See Tips for recording quality files section for more information


Once sufficient voice data has been collected in the engine, the API immediately produces a mood and attitudes analysis, according to the issued license key. A new analysis batch set will appear once enough additional voice data has been gathered, and the analysis process continues in this way throughout the voice input session.


To obtain a section-based analysis, the app must first open a voice upload channel to the API and then request retrieval of an available analysis. See REST API Quick Guide for more information.



How do I record high quality voice?

  • Although our algorithms are – to an extent – noise tolerant, the lower the background noise, the higher the accuracy of the emotional analysis result will be. Try recording in a moderately quiet room, with relatively low background noise (TV, other people speaking, fans, noisy external city sounds etc.). Same rule of thumb applies for pre-recorded voice inputs injected directly via the API.
  • The voice input should only consist of a single speaker. Having multiple speakers on the same voice input will skew the analysis..
  • Whenever possible use your highest-quality recording equipment (mobile phone’s microphone is good as well).
  • Position yourself about 15-50 cm (6 – 20 inches) from the microphone to avoid sound saturation and reduce white noise.
  • If recording on a PC, make sure that the recorder volume is set in the middle range of the scale.


What are some common problems and easy fixes?

  • Not enough voice to analyze. Please speak at length. 20 seconds can feel like a long time if you are speaking alone.
  • Recording in a car or similarly noisy environment (such as planes, restaurants, trains, and automobiles). Try again at home or office.
  • Sitting too close or out of reach of the microphone. A good distance is about how far you would hold a magazine that you are reading.
  • Speaking too loud or too soft. Speak as you would in a normal conversation­—clearly, but no need to be extremely loud.
  • More than one person is heard in the recording (this can also result from a noisy TV in the background). Wait for a quiet moment, and make sure your TV and radio are off.
  • Using halting speech. Imagine you are speaking to a friend.

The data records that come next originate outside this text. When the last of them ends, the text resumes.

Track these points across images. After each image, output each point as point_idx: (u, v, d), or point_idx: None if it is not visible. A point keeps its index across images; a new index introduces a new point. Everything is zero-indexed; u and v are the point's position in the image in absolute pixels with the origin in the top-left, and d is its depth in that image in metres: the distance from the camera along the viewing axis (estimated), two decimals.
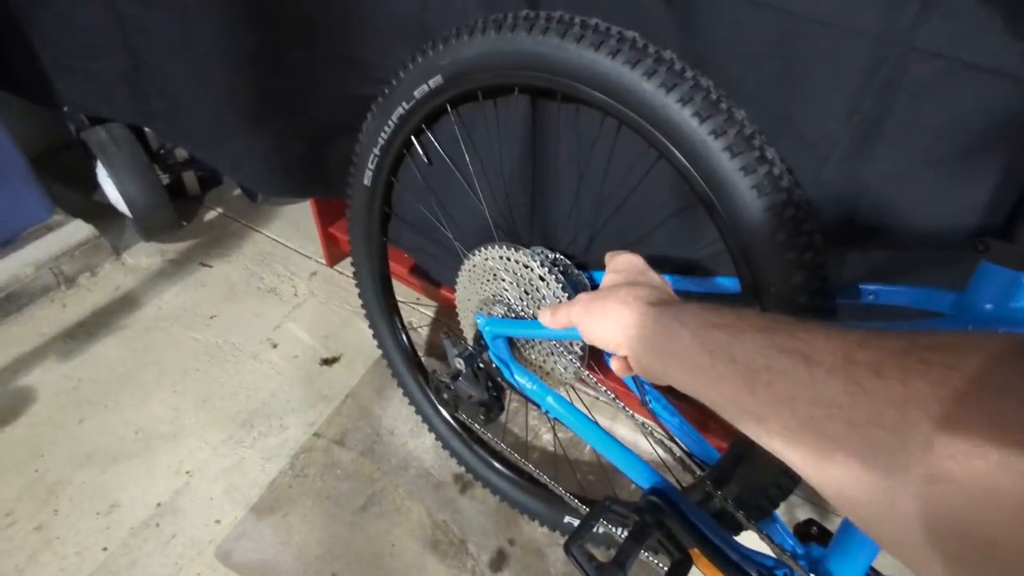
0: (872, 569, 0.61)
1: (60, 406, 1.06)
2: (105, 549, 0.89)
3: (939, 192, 0.56)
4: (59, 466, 0.98)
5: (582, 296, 0.45)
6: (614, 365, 0.47)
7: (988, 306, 0.43)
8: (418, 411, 1.05)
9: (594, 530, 0.62)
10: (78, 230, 1.25)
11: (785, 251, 0.51)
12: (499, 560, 0.94)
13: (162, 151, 1.32)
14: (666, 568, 0.59)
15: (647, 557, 0.64)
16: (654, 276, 0.48)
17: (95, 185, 1.34)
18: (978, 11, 0.47)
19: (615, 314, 0.40)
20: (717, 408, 0.31)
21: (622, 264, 0.49)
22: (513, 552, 0.95)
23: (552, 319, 0.48)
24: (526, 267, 0.73)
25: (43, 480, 0.96)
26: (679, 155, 0.54)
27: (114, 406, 1.07)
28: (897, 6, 0.50)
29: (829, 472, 0.23)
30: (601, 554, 0.78)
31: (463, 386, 0.78)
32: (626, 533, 0.62)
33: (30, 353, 1.13)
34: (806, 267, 0.51)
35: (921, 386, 0.20)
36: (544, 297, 0.72)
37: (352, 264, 1.00)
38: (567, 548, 0.61)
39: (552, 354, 0.75)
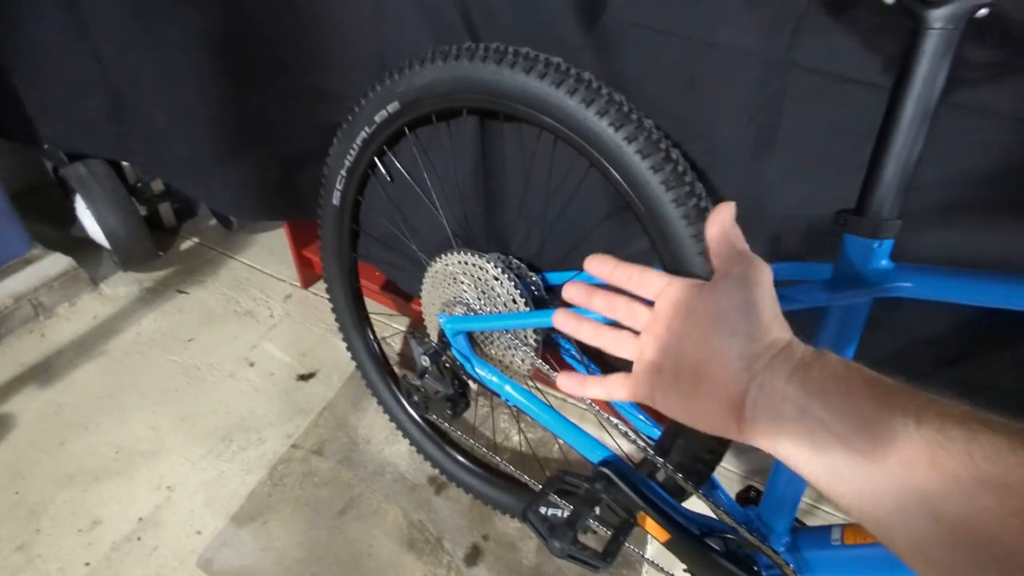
0: (796, 519, 0.68)
1: (41, 430, 1.08)
2: (87, 564, 0.91)
3: (825, 184, 0.66)
4: (40, 487, 1.00)
5: (650, 353, 0.37)
6: (610, 386, 0.41)
7: (852, 271, 0.52)
8: (392, 418, 1.10)
9: (549, 499, 0.68)
10: (56, 262, 1.29)
11: (692, 236, 0.60)
12: (474, 555, 0.99)
13: (139, 184, 1.38)
14: (614, 526, 0.65)
15: (597, 527, 0.69)
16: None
17: (72, 220, 1.39)
18: (842, 31, 0.57)
19: (724, 397, 0.32)
20: (842, 480, 0.27)
21: (679, 295, 0.37)
22: (487, 547, 1.00)
23: (614, 270, 0.41)
24: (482, 269, 0.80)
25: (24, 501, 0.98)
26: (602, 160, 0.63)
27: (95, 428, 1.09)
28: (776, 29, 0.60)
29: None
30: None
31: (430, 382, 0.84)
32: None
33: (9, 382, 1.15)
34: None
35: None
36: (499, 296, 0.80)
37: (325, 280, 1.06)
38: (523, 514, 0.67)
39: (509, 348, 0.82)
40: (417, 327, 0.94)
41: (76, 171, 1.22)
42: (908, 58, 0.44)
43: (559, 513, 0.66)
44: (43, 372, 1.18)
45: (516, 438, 1.15)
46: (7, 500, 0.98)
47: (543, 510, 0.67)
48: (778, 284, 0.40)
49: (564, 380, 0.44)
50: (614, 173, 0.63)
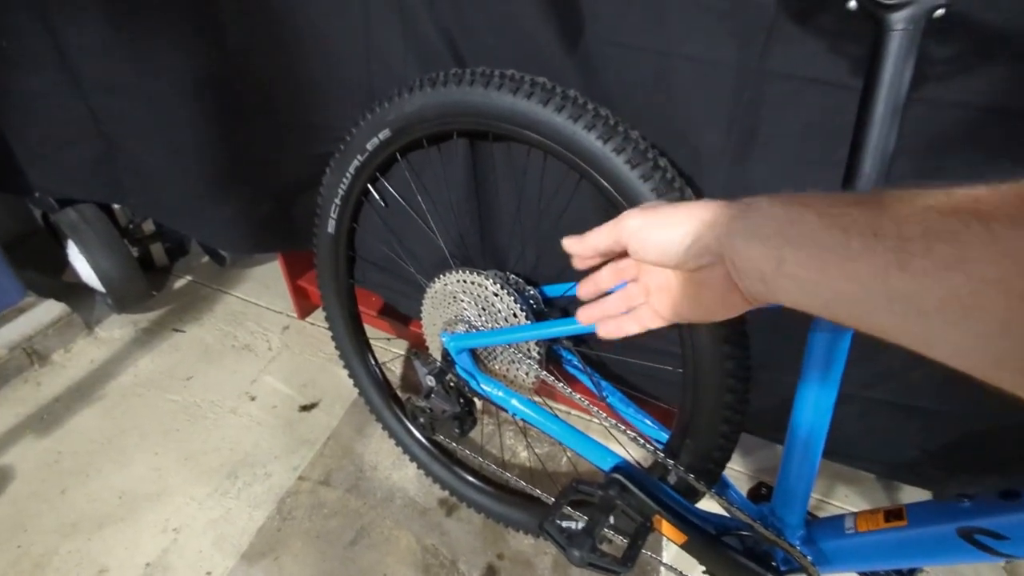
0: (809, 513, 0.69)
1: (41, 480, 1.06)
2: None
3: (805, 183, 0.69)
4: (44, 538, 0.98)
5: (633, 210, 0.40)
6: (642, 316, 0.45)
7: None
8: (398, 443, 1.10)
9: (564, 509, 0.68)
10: (50, 309, 1.28)
11: None
12: (489, 575, 0.98)
13: (130, 225, 1.38)
14: (631, 533, 0.66)
15: (614, 536, 0.70)
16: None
17: (63, 266, 1.38)
18: (811, 37, 0.60)
19: (694, 214, 0.36)
20: (841, 305, 0.29)
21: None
22: (502, 566, 0.99)
23: (585, 242, 0.44)
24: (480, 286, 0.82)
25: (28, 554, 0.96)
26: (593, 172, 0.65)
27: (96, 474, 1.08)
28: (747, 40, 0.63)
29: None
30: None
31: (436, 402, 0.85)
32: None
33: (7, 433, 1.13)
34: None
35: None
36: (499, 311, 0.81)
37: (323, 308, 1.07)
38: (541, 526, 0.68)
39: (513, 362, 0.83)
40: (417, 348, 0.95)
41: (67, 216, 1.22)
42: (875, 58, 0.47)
43: (575, 523, 0.67)
44: (40, 420, 1.16)
45: (524, 454, 1.15)
46: (10, 555, 0.96)
47: (559, 521, 0.67)
48: None
49: (603, 328, 0.48)
50: (604, 184, 0.65)
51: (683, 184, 0.63)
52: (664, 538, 0.72)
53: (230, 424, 1.18)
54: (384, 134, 0.81)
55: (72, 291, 1.36)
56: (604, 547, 0.65)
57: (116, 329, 1.37)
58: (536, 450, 1.15)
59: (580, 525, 0.70)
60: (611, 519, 0.67)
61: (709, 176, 0.72)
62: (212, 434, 1.16)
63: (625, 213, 0.41)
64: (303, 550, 0.98)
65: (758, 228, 0.32)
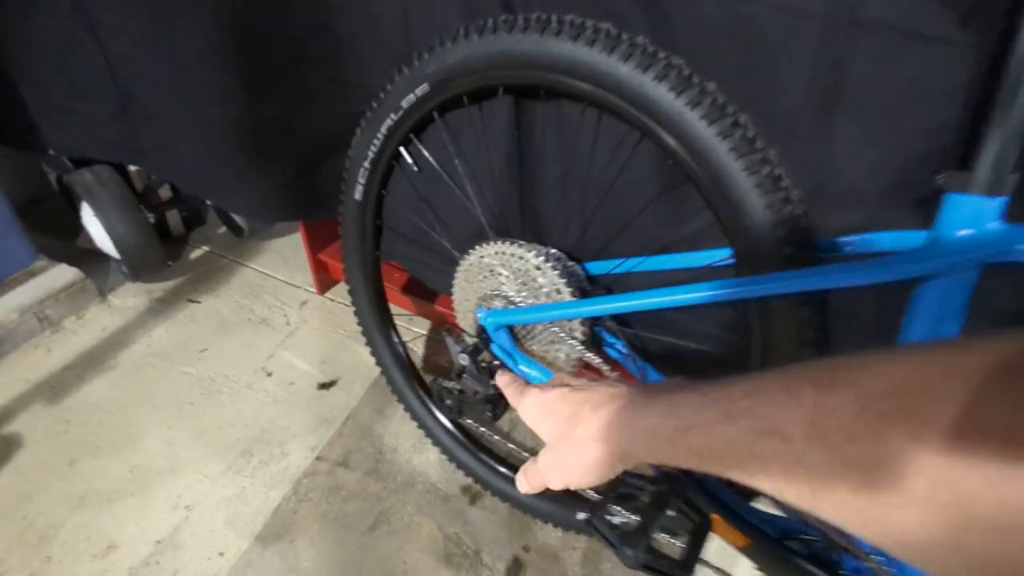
0: None
1: (49, 450, 1.02)
2: None
3: (896, 150, 0.61)
4: (51, 510, 0.94)
5: (545, 458, 0.45)
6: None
7: (960, 233, 0.47)
8: (420, 425, 1.04)
9: (612, 504, 0.62)
10: (62, 274, 1.23)
11: (767, 207, 0.54)
12: (515, 568, 0.92)
13: (147, 190, 1.33)
14: (688, 532, 0.59)
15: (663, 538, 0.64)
16: (569, 394, 0.45)
17: (77, 231, 1.34)
18: None
19: (597, 455, 0.40)
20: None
21: (538, 409, 0.47)
22: (529, 559, 0.93)
23: (529, 487, 0.49)
24: (522, 259, 0.75)
25: (33, 526, 0.92)
26: (661, 131, 0.58)
27: (106, 446, 1.03)
28: None
29: (861, 533, 0.23)
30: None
31: (468, 383, 0.78)
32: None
33: (15, 400, 1.09)
34: (787, 221, 0.54)
35: (896, 444, 0.21)
36: (541, 286, 0.74)
37: (347, 282, 1.01)
38: (588, 522, 0.61)
39: (554, 341, 0.76)
40: (449, 326, 0.89)
41: (82, 178, 1.17)
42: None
43: (626, 519, 0.61)
44: (50, 389, 1.12)
45: None
46: (15, 526, 0.91)
47: (608, 516, 0.61)
48: (857, 257, 0.36)
49: (519, 484, 0.51)
50: (673, 144, 0.58)
51: (765, 145, 0.56)
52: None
53: (245, 400, 1.13)
54: (421, 89, 0.74)
55: (86, 257, 1.32)
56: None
57: (130, 297, 1.32)
58: None
59: (627, 521, 0.64)
60: (667, 515, 0.60)
61: (781, 142, 0.65)
62: (227, 409, 1.11)
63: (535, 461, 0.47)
64: (320, 534, 0.93)
65: (644, 456, 0.37)
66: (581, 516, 0.92)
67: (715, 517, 0.62)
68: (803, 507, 0.25)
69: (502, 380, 0.58)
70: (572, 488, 0.45)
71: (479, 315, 0.78)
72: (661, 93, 0.56)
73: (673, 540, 0.61)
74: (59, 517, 0.93)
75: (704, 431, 0.30)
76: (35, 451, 1.02)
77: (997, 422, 0.18)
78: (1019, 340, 0.19)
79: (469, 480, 1.02)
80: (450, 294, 0.88)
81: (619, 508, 0.63)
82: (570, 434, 0.42)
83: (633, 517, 0.66)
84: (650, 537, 0.58)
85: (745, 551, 0.62)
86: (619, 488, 0.64)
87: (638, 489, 0.64)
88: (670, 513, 0.61)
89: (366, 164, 0.85)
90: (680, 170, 0.61)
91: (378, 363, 1.05)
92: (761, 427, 0.26)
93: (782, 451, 0.25)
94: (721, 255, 0.66)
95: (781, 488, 0.26)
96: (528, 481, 0.48)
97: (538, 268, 0.74)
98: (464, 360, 0.77)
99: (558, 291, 0.74)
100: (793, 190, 0.55)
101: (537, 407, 0.47)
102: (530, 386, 0.53)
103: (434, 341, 1.28)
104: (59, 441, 1.04)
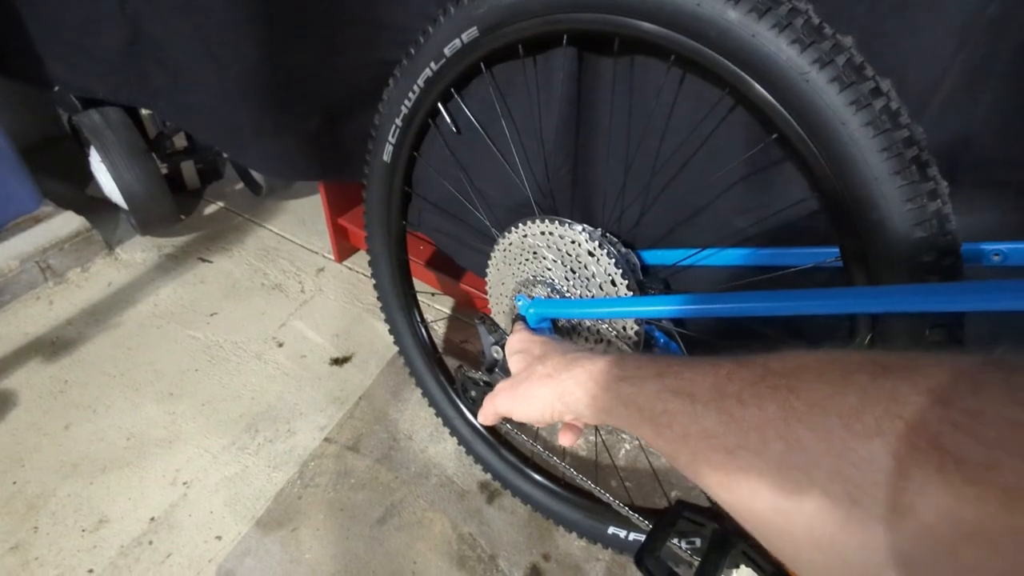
0: None
1: (44, 411, 0.96)
2: (91, 571, 0.79)
3: None
4: (41, 477, 0.88)
5: (501, 385, 0.47)
6: (563, 435, 0.49)
7: None
8: (439, 413, 0.96)
9: (668, 541, 0.53)
10: (68, 222, 1.16)
11: (907, 201, 0.43)
12: None
13: (160, 137, 1.24)
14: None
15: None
16: (550, 342, 0.49)
17: (88, 179, 1.25)
18: None
19: (544, 390, 0.42)
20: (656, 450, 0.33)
21: (517, 345, 0.50)
22: (548, 568, 0.85)
23: (481, 417, 0.50)
24: (573, 243, 0.65)
25: (23, 493, 0.86)
26: (769, 96, 0.47)
27: (104, 410, 0.97)
28: None
29: (722, 497, 0.25)
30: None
31: (500, 378, 0.69)
32: (698, 544, 0.54)
33: (12, 354, 1.03)
34: (932, 219, 0.43)
35: (773, 409, 0.23)
36: (593, 276, 0.64)
37: (368, 252, 0.91)
38: (639, 561, 0.52)
39: (603, 340, 0.66)
40: (464, 307, 0.79)
41: (90, 118, 1.08)
42: None
43: (683, 560, 0.51)
44: (50, 345, 1.06)
45: (586, 447, 1.00)
46: (3, 491, 0.86)
47: (662, 556, 0.52)
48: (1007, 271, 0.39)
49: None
50: (784, 112, 0.46)
51: (911, 120, 0.44)
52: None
53: (253, 370, 1.05)
54: (469, 35, 0.63)
55: (94, 206, 1.24)
56: None
57: (138, 252, 1.25)
58: (603, 434, 1.00)
59: (679, 555, 0.55)
60: (733, 561, 0.51)
61: (914, 112, 0.53)
62: (233, 380, 1.04)
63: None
64: (325, 524, 0.86)
65: (584, 401, 0.38)
66: (611, 531, 0.83)
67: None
68: (689, 469, 0.27)
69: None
70: (515, 419, 0.46)
71: (519, 304, 0.67)
72: (780, 47, 0.44)
73: None
74: (50, 485, 0.87)
75: (636, 382, 0.32)
76: (30, 410, 0.96)
77: (847, 403, 0.20)
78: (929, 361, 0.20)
79: (488, 476, 0.93)
80: (484, 276, 0.78)
81: (678, 544, 0.54)
82: (531, 369, 0.44)
83: (681, 543, 0.57)
84: None
85: None
86: (674, 522, 0.54)
87: (698, 525, 0.54)
88: (737, 560, 0.51)
89: (398, 121, 0.75)
90: (786, 147, 0.49)
91: (396, 342, 0.97)
92: (677, 386, 0.29)
93: (686, 411, 0.27)
94: (821, 255, 0.55)
95: (675, 449, 0.28)
96: (483, 409, 0.49)
97: (591, 254, 0.63)
98: (498, 353, 0.68)
99: (612, 283, 0.63)
100: (942, 180, 0.43)
101: (518, 342, 0.50)
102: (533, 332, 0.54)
103: (458, 323, 1.19)
104: (55, 401, 0.98)
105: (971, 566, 0.16)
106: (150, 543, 0.82)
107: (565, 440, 0.49)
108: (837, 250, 0.50)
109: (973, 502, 0.16)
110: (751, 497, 0.23)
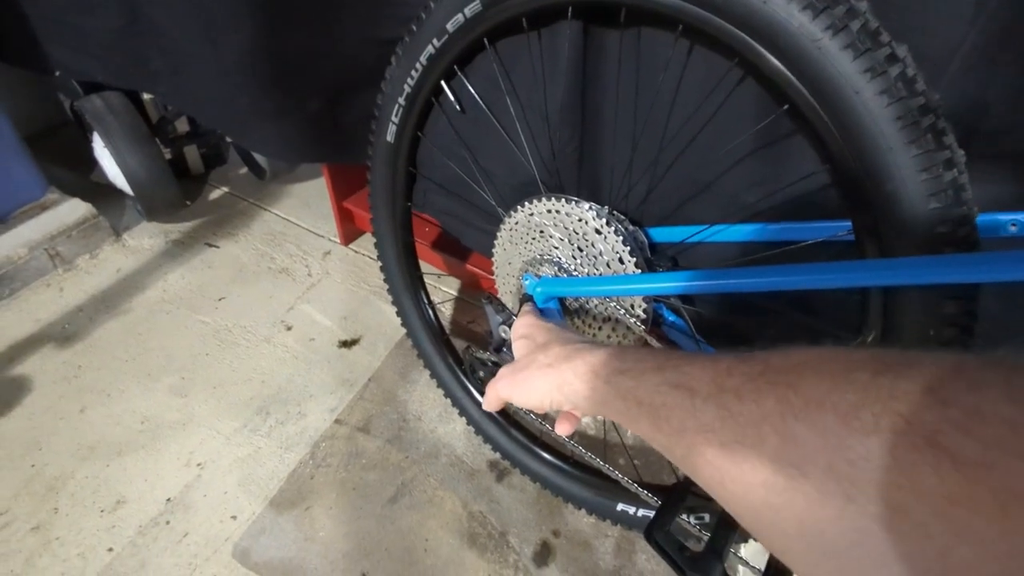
0: None
1: (59, 395, 0.97)
2: (111, 550, 0.80)
3: None
4: (59, 460, 0.89)
5: (503, 371, 0.47)
6: (559, 424, 0.49)
7: None
8: (447, 394, 0.96)
9: (677, 517, 0.53)
10: (75, 209, 1.16)
11: (922, 171, 0.42)
12: (544, 553, 0.86)
13: (163, 121, 1.23)
14: (767, 559, 0.50)
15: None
16: (554, 329, 0.49)
17: (92, 164, 1.25)
18: None
19: (544, 379, 0.42)
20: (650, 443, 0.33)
21: (522, 330, 0.50)
22: (559, 544, 0.87)
23: (485, 402, 0.49)
24: (580, 220, 0.64)
25: (41, 475, 0.88)
26: (780, 65, 0.45)
27: (118, 394, 0.98)
28: None
29: (716, 492, 0.25)
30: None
31: (507, 357, 0.69)
32: (707, 520, 0.54)
33: (25, 340, 1.05)
34: (947, 190, 0.42)
35: (770, 405, 0.23)
36: (601, 254, 0.63)
37: (374, 234, 0.91)
38: (649, 536, 0.52)
39: (610, 318, 0.66)
40: (470, 288, 0.79)
41: (92, 103, 1.07)
42: None
43: (692, 535, 0.52)
44: (61, 330, 1.07)
45: (586, 419, 1.01)
46: (23, 473, 0.88)
47: (672, 531, 0.52)
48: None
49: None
50: (798, 83, 0.45)
51: (928, 89, 0.42)
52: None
53: (263, 354, 1.06)
54: (472, 8, 0.61)
55: (100, 193, 1.24)
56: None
57: (146, 238, 1.25)
58: (620, 428, 1.00)
59: (691, 532, 0.55)
60: (736, 535, 0.51)
61: (929, 82, 0.51)
62: (243, 363, 1.05)
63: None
64: (337, 503, 0.88)
65: (582, 392, 0.38)
66: (620, 508, 0.84)
67: None
68: (684, 463, 0.27)
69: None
70: (515, 404, 0.46)
71: (526, 283, 0.67)
72: (791, 12, 0.43)
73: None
74: (68, 467, 0.89)
75: (636, 376, 0.32)
76: (45, 395, 0.98)
77: (846, 400, 0.20)
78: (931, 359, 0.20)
79: (497, 456, 0.94)
80: (490, 256, 0.78)
81: (687, 519, 0.54)
82: (532, 357, 0.44)
83: (690, 519, 0.58)
84: (723, 563, 0.49)
85: None
86: (683, 499, 0.55)
87: (706, 499, 0.55)
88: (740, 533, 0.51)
89: (401, 100, 0.74)
90: (797, 118, 0.48)
91: (404, 323, 0.97)
92: (677, 380, 0.29)
93: (685, 404, 0.27)
94: (832, 229, 0.54)
95: (672, 443, 0.28)
96: (486, 394, 0.49)
97: (598, 232, 0.63)
98: (506, 333, 0.68)
99: (620, 260, 0.63)
100: (959, 149, 0.42)
101: (523, 327, 0.50)
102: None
103: (465, 304, 1.19)
104: (70, 386, 0.99)
105: (964, 566, 0.16)
106: (167, 523, 0.84)
107: (562, 429, 0.49)
108: (849, 223, 0.49)
109: (968, 502, 0.16)
110: (744, 492, 0.23)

How to elicit emotions: Question design guidelines (if relevant)

People enjoy speaking their minds, they just need a little encouragement to talk.

  • People tend to speak with a little more emotion when asked to begin talking about their opinions with “I believe that…”
  • Remind them to talk as if in a conversation with friends. Putting people in a social frame of mind helps their speech flow more fluently.
  • Emphasize that it’s fun and interactive.

If relevant – Don’t look at the screen while talking.